TASK DETAILS: Carry on the fishing report on live and dead oama from where it stops.

The winds dropped this past Sunday and Monday (Labor Day) due to Hurricane Miriam blocking the trades. Perfect conditions to see how “live oama” vs “dead oama” vs “no oama” compare.
I wasn’t able to coordinate live oama pickup with Kelly so he SUP fished the south shore reefs on Sunday with frozen oama. He caught four omilu and a kaku trolling 7 frozen oama in 2.5 hrs. He released a small omilu and the kaku.
Also on Sunday, Erik fished the east side throwing plugs from the small boat and didn’t get a single sniff.
On Monday, Labor Day, Darren trolled live oama in the same general area Erik plugged. His crew was his daughter Keely and her friend Tori, and they trolled live oama for two hours in the morning. They registered double and triple strikes, ending up with 8 omilu landed on 12 live oama, keeping 3.
At the same time, in the same area, Erik’s dad Ed took the tin boat out for some dead oama trolling with his two cousins. In 5 hrs of fishing they caught 10 omilu.
So live oama trolled by boat yielded 4 fish an hr, dead oama trolled by boat yielded 2 fish an hr, dead oama trolled by SUP yielded 1.6 fish an hr (didn’t count the kaku), and plugs didn’t work in the area where the papio were keyed in on oama. Very small test sample and varying number of anglers and lines out but it supports the idea that live oama near the reef will get bit during the oama season, and dead oama will get bit, but just not as quickly as live oama. Throwing lures on the papio looking for oama is a tough sell right now.
Frank and I ended up not kayak fishing because the storm generated waves sounded a little too risky.

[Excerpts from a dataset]
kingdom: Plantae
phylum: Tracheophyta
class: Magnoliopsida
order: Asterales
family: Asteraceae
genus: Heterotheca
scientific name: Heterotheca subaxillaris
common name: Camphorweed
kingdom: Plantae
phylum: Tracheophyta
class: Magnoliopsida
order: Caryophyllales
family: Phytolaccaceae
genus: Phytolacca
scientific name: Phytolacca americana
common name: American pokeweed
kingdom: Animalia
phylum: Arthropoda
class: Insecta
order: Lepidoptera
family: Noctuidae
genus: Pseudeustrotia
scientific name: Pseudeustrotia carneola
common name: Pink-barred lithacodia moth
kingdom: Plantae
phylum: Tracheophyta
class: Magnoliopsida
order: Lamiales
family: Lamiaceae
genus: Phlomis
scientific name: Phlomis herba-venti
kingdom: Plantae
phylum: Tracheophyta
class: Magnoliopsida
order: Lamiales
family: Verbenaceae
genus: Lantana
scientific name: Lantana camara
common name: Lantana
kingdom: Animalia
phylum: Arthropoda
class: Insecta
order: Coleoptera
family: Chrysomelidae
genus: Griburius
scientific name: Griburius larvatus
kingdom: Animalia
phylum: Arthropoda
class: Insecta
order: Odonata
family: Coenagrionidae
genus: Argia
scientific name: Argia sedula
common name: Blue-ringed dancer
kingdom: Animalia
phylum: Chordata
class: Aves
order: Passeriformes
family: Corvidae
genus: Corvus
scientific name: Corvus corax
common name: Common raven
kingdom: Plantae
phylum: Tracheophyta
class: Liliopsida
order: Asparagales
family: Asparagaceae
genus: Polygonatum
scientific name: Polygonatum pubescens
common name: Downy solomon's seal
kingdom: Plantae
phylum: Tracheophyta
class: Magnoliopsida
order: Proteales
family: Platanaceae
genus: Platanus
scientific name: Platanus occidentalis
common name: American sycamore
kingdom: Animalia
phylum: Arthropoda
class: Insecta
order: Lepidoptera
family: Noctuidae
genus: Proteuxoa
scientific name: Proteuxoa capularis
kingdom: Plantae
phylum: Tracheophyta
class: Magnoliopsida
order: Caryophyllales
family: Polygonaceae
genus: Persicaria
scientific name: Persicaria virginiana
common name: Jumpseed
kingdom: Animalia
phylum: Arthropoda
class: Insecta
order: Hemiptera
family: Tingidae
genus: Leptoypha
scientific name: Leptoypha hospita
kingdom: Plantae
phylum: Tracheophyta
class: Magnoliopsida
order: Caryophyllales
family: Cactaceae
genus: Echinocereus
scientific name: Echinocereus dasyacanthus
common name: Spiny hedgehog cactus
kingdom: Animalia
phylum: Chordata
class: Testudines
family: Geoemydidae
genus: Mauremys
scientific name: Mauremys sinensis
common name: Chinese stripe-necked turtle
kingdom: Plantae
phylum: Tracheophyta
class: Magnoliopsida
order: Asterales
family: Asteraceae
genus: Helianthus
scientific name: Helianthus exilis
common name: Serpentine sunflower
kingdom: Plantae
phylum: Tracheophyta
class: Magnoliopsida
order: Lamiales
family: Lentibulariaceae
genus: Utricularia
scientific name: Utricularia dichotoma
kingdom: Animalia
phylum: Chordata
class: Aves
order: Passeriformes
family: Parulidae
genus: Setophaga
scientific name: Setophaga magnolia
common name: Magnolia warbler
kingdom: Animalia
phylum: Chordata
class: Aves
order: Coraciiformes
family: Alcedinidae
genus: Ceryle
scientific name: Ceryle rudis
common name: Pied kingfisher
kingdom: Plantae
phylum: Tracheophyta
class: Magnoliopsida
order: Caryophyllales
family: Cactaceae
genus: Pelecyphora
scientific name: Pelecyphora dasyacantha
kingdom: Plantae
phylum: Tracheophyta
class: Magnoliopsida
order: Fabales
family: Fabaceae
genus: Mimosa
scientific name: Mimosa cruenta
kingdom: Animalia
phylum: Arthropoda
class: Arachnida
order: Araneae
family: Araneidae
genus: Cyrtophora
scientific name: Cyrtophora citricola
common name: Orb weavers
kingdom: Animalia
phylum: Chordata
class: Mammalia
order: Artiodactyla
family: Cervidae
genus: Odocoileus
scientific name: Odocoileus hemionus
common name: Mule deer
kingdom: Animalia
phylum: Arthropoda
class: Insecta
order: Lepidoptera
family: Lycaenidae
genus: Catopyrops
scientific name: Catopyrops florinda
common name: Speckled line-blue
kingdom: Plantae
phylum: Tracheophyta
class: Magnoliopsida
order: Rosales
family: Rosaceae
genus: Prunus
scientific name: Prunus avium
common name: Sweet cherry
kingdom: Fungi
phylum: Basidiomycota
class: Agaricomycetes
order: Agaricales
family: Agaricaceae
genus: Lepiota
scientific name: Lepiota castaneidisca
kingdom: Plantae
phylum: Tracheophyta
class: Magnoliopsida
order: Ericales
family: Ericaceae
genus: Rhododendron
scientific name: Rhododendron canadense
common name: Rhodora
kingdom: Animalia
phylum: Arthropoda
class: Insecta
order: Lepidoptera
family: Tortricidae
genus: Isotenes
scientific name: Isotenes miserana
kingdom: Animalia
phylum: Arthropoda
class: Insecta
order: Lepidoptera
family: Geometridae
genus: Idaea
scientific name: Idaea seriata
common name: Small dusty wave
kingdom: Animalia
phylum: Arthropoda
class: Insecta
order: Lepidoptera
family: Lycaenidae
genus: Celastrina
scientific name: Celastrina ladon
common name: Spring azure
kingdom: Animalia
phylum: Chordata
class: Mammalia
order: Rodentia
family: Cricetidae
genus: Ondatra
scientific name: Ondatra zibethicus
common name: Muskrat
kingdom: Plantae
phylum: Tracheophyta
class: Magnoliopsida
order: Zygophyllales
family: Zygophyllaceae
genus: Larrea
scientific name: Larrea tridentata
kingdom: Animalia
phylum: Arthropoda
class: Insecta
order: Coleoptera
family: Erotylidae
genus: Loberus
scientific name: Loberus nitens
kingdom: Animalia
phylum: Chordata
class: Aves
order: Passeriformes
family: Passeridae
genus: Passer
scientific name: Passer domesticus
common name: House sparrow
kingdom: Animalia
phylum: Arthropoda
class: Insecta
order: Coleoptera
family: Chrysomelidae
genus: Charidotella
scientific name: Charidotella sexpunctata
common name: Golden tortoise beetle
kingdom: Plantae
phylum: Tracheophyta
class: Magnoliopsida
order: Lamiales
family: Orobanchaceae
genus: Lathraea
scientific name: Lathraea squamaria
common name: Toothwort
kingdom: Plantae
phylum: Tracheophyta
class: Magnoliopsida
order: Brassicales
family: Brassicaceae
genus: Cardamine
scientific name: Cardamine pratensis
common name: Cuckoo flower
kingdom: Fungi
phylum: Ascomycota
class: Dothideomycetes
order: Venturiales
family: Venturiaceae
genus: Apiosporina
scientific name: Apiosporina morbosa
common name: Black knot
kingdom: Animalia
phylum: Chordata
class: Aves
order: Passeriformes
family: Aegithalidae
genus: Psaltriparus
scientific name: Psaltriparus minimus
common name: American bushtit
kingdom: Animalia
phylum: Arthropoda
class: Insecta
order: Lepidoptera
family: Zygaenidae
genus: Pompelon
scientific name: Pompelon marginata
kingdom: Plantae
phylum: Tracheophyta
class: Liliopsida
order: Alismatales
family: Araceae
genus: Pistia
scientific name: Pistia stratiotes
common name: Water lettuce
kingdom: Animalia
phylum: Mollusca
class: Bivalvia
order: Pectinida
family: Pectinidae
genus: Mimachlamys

ANSWER:
Jason T says
Interesting results. This echos what I’ve heard from a lot of fly-fisherman as well as whippers who target papio, that when the bait around, the artificials don’t work as well. One possible explanation I’ve heard is that they may be more fed during these periods, and therefore less aggressive (or maybe they need to hunt less often?)
Kinda-sorta related to this, another interesting theory I’ve heard is the possibility that the most aggressive individuals are constantly being culled from the population, leaving only the warier fish to survive to reproduce. Because the minimum size for take is smaller than the typical size papio reach by sexual maturity (13″), this explanation would seem plausible. I know at least one person who reads this blog that might have some insight and his own opinion on this 🙂
Interesting theories Jason! Do I know the person you’re referring to regarding removing the dumb fish’s dna from the gene pool?
To add to this, young Matthew dunked dead oama near a nehu school that was being attacked by white papio and kaku. Nothing touched the oama but his silver kastmasters got hit. That incident supports the theory that the preds were zero’d in on a certain size and color.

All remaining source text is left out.